Hi,
I’m trying to parse plain text durations like 5 minutes
into structured data e.g., the integer 300
representing the number seconds for the string “5 minutes”. This can get complicated as there are various forms like 5 mins
or 5mins.
, 5M
etc.
Also, it needs to handle ranges and fractions like 1 hour to 1 1/2 hours
. In this case, I only need to pick one value from the range so I’m taking the larger value.

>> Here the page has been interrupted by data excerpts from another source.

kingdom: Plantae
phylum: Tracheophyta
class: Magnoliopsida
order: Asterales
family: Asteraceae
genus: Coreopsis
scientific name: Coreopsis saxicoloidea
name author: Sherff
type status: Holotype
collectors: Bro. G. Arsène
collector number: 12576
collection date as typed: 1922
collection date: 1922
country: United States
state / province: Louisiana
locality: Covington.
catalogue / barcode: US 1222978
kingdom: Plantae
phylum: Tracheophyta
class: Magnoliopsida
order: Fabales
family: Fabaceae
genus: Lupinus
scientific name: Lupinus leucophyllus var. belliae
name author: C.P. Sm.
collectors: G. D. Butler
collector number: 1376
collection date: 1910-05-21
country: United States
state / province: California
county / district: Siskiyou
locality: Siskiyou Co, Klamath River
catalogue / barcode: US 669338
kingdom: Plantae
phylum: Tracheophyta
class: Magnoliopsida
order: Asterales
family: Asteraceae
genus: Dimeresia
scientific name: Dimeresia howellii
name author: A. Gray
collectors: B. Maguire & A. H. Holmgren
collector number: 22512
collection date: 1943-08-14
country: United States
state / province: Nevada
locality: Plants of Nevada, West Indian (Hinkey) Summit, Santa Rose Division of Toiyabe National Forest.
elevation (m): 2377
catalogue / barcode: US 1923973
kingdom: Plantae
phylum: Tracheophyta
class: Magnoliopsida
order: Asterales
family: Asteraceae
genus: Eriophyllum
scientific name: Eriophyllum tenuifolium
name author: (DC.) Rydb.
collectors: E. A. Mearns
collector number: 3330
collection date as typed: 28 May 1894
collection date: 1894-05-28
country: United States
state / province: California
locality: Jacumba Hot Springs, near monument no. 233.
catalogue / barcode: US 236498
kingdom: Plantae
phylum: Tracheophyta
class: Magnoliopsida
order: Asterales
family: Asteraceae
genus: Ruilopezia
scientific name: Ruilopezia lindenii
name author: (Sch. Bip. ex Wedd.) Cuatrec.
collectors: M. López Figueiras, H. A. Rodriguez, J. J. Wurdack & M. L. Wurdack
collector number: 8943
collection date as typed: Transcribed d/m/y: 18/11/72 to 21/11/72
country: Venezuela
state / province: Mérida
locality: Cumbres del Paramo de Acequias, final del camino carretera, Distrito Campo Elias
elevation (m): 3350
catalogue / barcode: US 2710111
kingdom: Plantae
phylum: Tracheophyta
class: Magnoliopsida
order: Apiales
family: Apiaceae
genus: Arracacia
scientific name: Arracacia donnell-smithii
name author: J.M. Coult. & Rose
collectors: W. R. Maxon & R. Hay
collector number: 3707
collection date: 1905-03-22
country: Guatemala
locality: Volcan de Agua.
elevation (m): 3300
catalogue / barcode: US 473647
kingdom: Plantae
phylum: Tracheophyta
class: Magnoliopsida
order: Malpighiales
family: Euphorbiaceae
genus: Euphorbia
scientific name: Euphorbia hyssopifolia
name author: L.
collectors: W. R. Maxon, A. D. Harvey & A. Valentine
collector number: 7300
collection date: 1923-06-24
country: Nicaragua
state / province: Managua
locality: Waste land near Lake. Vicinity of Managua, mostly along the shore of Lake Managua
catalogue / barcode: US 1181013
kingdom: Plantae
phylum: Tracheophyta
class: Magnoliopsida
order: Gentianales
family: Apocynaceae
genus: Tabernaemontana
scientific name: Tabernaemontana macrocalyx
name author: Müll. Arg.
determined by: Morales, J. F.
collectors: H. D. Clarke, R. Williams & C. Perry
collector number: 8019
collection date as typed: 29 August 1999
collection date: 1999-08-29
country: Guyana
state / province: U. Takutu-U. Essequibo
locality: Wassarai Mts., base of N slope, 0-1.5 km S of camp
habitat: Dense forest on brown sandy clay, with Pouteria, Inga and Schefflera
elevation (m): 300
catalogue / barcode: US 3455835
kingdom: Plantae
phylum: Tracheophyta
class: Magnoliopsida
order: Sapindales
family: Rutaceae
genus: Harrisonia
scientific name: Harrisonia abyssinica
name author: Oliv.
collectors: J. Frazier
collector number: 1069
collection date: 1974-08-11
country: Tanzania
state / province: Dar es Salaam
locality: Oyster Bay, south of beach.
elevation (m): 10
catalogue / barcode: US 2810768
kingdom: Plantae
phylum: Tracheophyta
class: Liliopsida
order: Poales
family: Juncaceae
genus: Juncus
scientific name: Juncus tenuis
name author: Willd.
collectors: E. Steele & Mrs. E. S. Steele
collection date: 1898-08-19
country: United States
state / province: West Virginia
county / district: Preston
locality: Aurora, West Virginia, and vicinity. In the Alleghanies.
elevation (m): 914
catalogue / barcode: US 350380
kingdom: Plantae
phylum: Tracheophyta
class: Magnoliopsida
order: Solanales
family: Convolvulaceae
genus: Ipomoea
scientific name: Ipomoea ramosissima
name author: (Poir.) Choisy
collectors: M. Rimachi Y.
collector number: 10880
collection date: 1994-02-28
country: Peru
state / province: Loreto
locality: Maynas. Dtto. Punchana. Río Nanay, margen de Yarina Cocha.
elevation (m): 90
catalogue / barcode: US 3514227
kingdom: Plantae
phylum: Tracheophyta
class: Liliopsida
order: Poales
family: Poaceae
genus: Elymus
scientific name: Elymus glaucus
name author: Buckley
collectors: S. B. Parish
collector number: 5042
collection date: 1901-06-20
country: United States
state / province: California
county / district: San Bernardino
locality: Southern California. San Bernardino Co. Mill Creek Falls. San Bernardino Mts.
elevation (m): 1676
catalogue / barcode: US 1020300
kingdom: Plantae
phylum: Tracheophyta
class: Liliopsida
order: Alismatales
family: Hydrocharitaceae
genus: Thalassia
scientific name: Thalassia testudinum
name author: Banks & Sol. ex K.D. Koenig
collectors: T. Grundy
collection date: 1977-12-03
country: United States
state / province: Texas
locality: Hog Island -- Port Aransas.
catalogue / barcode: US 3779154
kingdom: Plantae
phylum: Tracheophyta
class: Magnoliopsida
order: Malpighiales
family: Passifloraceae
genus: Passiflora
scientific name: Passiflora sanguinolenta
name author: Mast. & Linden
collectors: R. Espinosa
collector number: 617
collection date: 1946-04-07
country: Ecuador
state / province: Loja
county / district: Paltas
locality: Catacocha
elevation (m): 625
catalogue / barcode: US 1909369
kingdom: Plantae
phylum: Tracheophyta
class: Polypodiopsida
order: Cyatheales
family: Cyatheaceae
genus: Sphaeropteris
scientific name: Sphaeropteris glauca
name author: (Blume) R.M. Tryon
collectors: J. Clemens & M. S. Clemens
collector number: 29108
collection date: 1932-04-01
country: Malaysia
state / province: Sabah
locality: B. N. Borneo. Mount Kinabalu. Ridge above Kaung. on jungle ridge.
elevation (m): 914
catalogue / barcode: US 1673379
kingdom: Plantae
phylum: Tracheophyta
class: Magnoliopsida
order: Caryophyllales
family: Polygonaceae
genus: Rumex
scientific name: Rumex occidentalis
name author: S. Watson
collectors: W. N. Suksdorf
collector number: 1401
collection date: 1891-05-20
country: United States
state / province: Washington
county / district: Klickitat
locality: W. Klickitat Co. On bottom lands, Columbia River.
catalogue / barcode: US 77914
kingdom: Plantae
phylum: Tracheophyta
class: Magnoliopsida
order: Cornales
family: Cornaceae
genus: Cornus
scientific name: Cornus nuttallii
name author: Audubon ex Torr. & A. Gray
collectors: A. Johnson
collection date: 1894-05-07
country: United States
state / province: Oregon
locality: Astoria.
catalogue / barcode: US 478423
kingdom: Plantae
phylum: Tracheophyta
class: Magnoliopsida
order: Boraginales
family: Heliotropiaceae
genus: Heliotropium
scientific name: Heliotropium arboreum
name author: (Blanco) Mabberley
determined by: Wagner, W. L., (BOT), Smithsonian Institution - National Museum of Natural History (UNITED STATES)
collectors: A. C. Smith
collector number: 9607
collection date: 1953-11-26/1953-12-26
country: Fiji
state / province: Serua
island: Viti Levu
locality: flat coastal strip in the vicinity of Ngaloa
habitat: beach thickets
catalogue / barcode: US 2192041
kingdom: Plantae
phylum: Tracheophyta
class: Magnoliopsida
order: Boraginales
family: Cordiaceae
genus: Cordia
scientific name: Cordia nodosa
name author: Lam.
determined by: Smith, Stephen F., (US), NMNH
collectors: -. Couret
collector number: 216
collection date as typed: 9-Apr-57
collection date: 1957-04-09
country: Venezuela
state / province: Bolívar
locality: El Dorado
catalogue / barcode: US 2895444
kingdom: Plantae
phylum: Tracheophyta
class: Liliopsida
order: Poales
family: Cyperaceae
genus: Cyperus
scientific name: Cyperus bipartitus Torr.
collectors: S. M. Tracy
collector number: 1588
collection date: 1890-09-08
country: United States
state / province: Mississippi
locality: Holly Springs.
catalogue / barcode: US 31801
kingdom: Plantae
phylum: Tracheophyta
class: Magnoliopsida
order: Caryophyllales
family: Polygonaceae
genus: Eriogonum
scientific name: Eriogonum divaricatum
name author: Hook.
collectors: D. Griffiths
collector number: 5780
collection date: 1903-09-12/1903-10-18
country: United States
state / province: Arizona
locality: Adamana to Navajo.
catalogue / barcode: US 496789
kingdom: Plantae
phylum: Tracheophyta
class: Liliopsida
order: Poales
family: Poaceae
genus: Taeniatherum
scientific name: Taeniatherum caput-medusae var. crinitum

E.g., for this example, I should get back the integer 5400
representing 1.5 hours, in seconds.
In my research as I tried to figure out a way to do this, I stumbled across parsecs and NimbleParsec. Here’s my first attempt:
defmodule DurationParser do
import NimbleParsec
approx =
choice([
string("about"),
string("up to")
])
fraction =
integer(min: 1)
|> ignore(string("/"))
|> integer(min: 1)
|> reduce(:to_fraction)
|> tag(:fraction)
minute =
choice([
string("minutes"),
string("minute"),
string("mins"),
string("min"),
string("m"),
string("M")
])
|> optional(ignore(string(".")))
|> unwrap_and_tag(:minutes)
hour =
choice([
string("hours"),
string("hour"),
string("H")
])
|> optional(ignore(string(".")))
|> unwrap_and_tag(:hours)
duration =
optional(ignore(approx))
|> optional(ignore(string(" ")))
|> integer(min: 1)
|> optional(ignore(string(" ")))
|> optional(fraction)
|> tag(:quantity)
|> optional(ignore(string(" ")))
|> choice([
minute,
hour
])
|> reduce(:to_duration)
|> tag(:duration)
range =
choice([
string("-"),
string("to")
])
defparsec(
:do_parse,
duration
|> optional(ignore(repeat(string(" "))))
|> optional(repeat(duration))
|> optional(ignore(range))
|> optional(duration)
|> optional(repeat(duration))
|> eos()
)
def parse(str) do
with {:ok, rest, _args, _context, _line, _offset} <- do_parse(str) do
{:ok, unwrap_duration(rest)}
end
end
defp unwrap_duration({:duration, [duration]}), do: duration
defp unwrap_duration(duration) when is_list(duration) do
duration
|> List.last()
|> unwrap_duration
end
defp to_fraction([numerator, denominator]) do
numerator / denominator
end
defp to_duration(quantity: [quantity], hours: _) do
quantity * 60 * 60
end
defp to_duration(quantity: [quantity], minutes: _) do
quantity * 60
end
defp to_duration(quantity: [quantity, {:fraction, [fraction]}], hours: _) do
(quantity + fraction) * 60 * 60
end
defp to_duration(quantity: [quantity, {:fraction, [fraction]}], seconds: _) do
(quantity + fraction) * 60
end
end
Currently, it passes these test cases:
defmodule DurationParserTest do
use ExUnit.Case, async: true
test "1 hour" do
str = "1 hour"
assert {:ok, 60*60} == DurationParser.parse(str)
end
test "2 hours" do
str = "2 hours"
assert {:ok, 2*60*60} == DurationParser.parse(str)
end
test "1 minute" do
str = "1 minute"
assert {:ok, 60} == DurationParser.parse(str)
end
test "15 minutes" do
str = "15 minutes"
assert {:ok, 15*60} == DurationParser.parse(str)
end
test "1 1/2 hours" do
str = "1 1/2 hours"
assert {:ok, 1.5*60*60} == DurationParser.parse(str)
end
test "about 20 mins." do
str = "about 20 mins."
assert {:ok, 20*60} == DurationParser.parse(str)
end
test "up to 2 1/2 hours" do
str = "up to 2 1/2 hours"
assert {:ok, 2.5*60*60} == DurationParser.parse(str)
end
test "1 hour to 1 1/2 hours" do
str = "1 hour to 1 1/2 hours"
assert {:ok, 1.5*60*60} == DurationParser.parse(str)
end
test "40 minutes to 1 hour" do
str = "40 minutes to 1 hour"
assert {:ok, 60*60} == DurationParser.parse(str)
end
end
That said… it feels pretty inelegant. What are some ways I can make this better?
In particular, some rough edges I see:
- I don’t know if my use of variables makes sense or if I should break those into a helper module for reusability/composability.
- the handoff of parse to do_parse
- how i’m reducing the entire parsing to a single integer using reduce and do_parse seems like it’s the wrong way to go about that
- listing literal minute/hour matches seems brittle (e.g., it’s not case insensitive so it will fail on “Minutes”)
- pattern matching on the tags to further parse data
Said differently… what’s the idiomatic approach for using defparsec
but returning a single value that isn’t related to how the data is being parsed.